====== 抜粋 ======
SSRM法とは
SSRM (Scanning Spread Resistance Microscope) 法は、バイアス電圧を印加しながら導電性ダイヤモンドコートプローブで試料表面を走査し、プローブと試料の間に流れる電流を検出することによって、電気抵抗分布を可視化する手法です。SSRM法はC-AFM法 (コンダクティブAFM法) に類似した手法ですが、C-AFM法の測定量が電流であるのに対し、SSRM法の測定量は抵抗となります。また、プローブを高い荷重で押し込むため、表面の接触抵抗や酸化膜の影響を受けずに測定できるといった特徴があります。表にSSRM法とC-AFM法の比較を示します。
======
● 取り組む課題
1. SSRM法の解説によると、プローブを高い荷重で押し込むことで、どのような特徴が得られるか。
2. SSRM法の解説を、最後の文の次から書き進めてください。
====== 確認用データ ======
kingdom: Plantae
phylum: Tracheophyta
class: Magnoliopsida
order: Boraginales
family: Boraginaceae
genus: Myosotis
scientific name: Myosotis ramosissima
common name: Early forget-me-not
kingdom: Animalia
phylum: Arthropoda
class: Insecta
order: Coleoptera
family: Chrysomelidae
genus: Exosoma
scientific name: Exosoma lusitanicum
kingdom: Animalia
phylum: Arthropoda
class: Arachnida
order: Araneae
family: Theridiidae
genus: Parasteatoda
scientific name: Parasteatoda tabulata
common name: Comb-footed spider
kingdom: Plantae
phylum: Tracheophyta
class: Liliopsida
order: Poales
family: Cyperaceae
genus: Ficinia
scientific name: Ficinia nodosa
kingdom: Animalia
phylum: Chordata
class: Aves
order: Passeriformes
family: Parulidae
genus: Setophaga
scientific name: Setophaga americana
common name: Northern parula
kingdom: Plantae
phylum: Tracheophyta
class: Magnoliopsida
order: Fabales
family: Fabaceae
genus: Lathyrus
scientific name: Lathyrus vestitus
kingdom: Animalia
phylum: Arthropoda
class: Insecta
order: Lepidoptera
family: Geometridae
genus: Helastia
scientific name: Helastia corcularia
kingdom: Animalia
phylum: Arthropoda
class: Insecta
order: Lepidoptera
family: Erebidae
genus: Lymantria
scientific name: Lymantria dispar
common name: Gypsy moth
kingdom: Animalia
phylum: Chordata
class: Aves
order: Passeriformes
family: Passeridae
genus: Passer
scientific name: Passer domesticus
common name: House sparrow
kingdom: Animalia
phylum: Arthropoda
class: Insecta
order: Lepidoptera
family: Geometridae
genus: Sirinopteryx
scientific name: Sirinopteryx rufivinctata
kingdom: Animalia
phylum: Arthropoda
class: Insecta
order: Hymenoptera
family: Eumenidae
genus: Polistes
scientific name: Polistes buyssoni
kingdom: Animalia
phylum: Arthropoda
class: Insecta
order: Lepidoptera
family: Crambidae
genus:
======
● 課題への回答
1. 表面の接触抵抗や酸化膜の影響を受けずに測定できる。

2.
| 項目 | SSRM | C-AFM |
|---|---|---|
| 測定量 | 電気抵抗 | 電流 |
| 検出範囲 | 1013Ω~103Ω (10pA ~ 100μA) | 100fA ~ 1μA |
| 荷重 | 高荷重 (数百nN ~ 数μN) | 低荷重 (数nN ~ 数百nN) |
| プローブ | 導電性ダイヤモンドコート | 金属コート or 導電性ダイヤモンドコート |
| 水平空間分解能 | 数十nm | 数十nm |
| 最大印加電圧 | 10V | 10V |
| 測定環境 | 大気 or 大気非暴露 (Ar雰囲気) | 大気 or 大気非暴露 (Ar雰囲気) |
| 測定対象 | 導電体~半導体、電池材料 | 半導体~絶縁体、電池材料 |
青色発光ダイオードの電気抵抗分布
青色発光ダイオードの評価には、断面作製が必要です。研磨後、大気中で酸化膜が生成されますが、SSRM法は導電性ダイヤモンドコートプローブを高荷重で押し込みながらスキャンすることで、酸化膜の影響を受けずに測定できます。